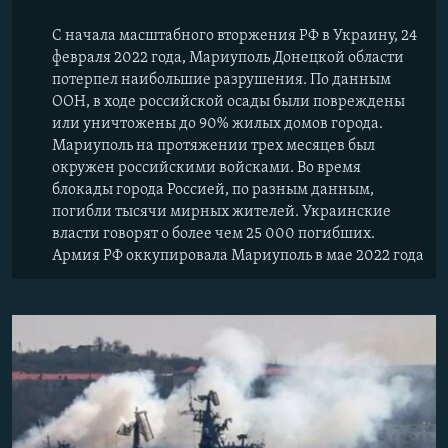
С начала масштабного вторжения РФ в Украину, 24
февраля 2022 года, Мариуполь Донецкой области
потерпел наибольшие разрушения. По данным
ООН, в ходе российской осады были повреждены
или уничтожены до 90% жилых домов города.
Мариуполь на протяжении трех месяцев был
окружен российскими войсками. Во время
блокады города Россией, по разным данным,
погибли тысячи мирных жителей. Украинские
власти говорят о более чем 25 000 погибших.
Армия РФ оккупировала Мариуполь в мае 2022 года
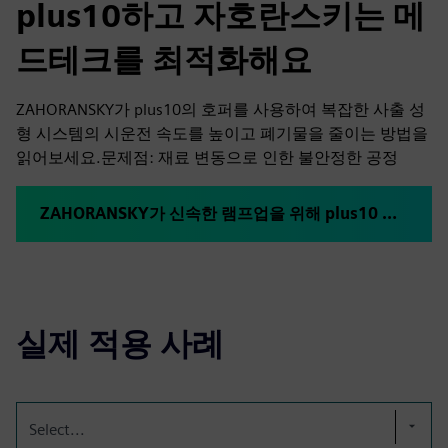
plus10하고 자호란스키는 메
드테크를 최적화해요
ZAHORANSKY가 plus10의 호퍼를 사용하여 복잡한 사출 성
형 시스템의 시운전 속도를 높이고 폐기물을 줄이는 방법을
읽어보세요.문제점: 재료 변동으로 인한 불안정한 공정
ZAHORANSKY가 신속한 램프업을 위해 plus10 도구를 어떻게 사용하는지
실제 적용 사례
Select...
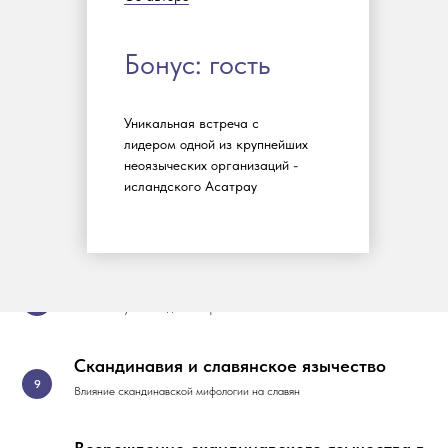
Происхождение человека, положение мужчины и женщины, воинские
культы, викинги, берсерки, валькирии, посмертная участь,
представление о душе и судьбе
Бонус: гость
Скандинавская магия
Уникальная встреча с
Мед поэзии, руны, гадания, прорицания, колдовство,
жертвоприношения и почитания богов
лидером одной из крупнейших
неоязыческих организаций -
исландского Асатрау
Эсхатология
Рагнарек и его сравнение с другими мифами о конце света
Христианизация Скандинавии
Слияние культов Одина и Христа
Скандинавия и славянское язычество
Влияние скандинавской мифологии на славян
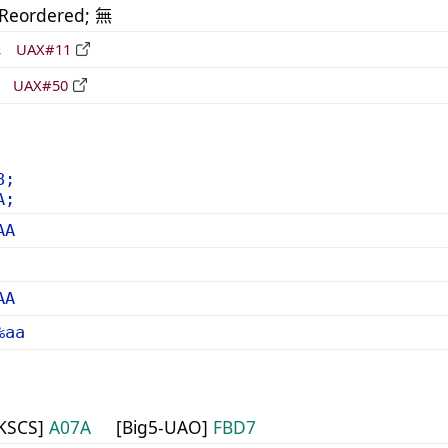
_Reordered; 無
形
UAX#11
立
UAX#50
8;
A;
AA
AA
%aa
HKSCS]
A07A
[Big5-UAO]
FBD7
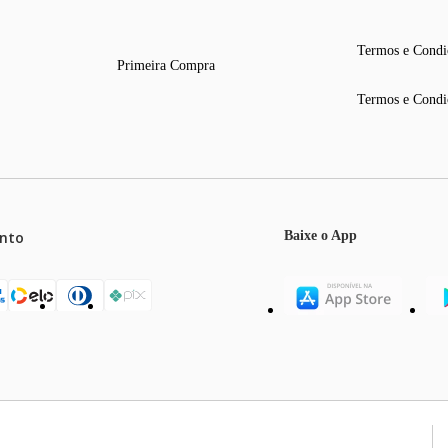
Termos e Condi
Primeira Compra
Termos e Condi
nto
Baixe o App
mos o máximo de 5 itens por produto ou enquanto durarem nossos e
o válidos exclusivamente para compras efetuadas no site, podendo di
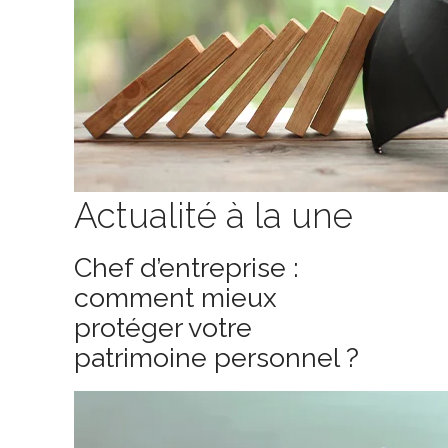
Actualité à la une
Chef d’entreprise :
comment mieux
protéger votre
patrimoine personnel ?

→ **Assigned task**:
Edit everything from the line "Actualité à la une" down to the end of the entries, replacing "patrimoine personnel" with "patrimoine familial" and leaving the rest unchanged.

→ **Exercise solution**:
Actualité à la une
Chef d’entreprise :
comment mieux
protéger votre
patrimoine familial ?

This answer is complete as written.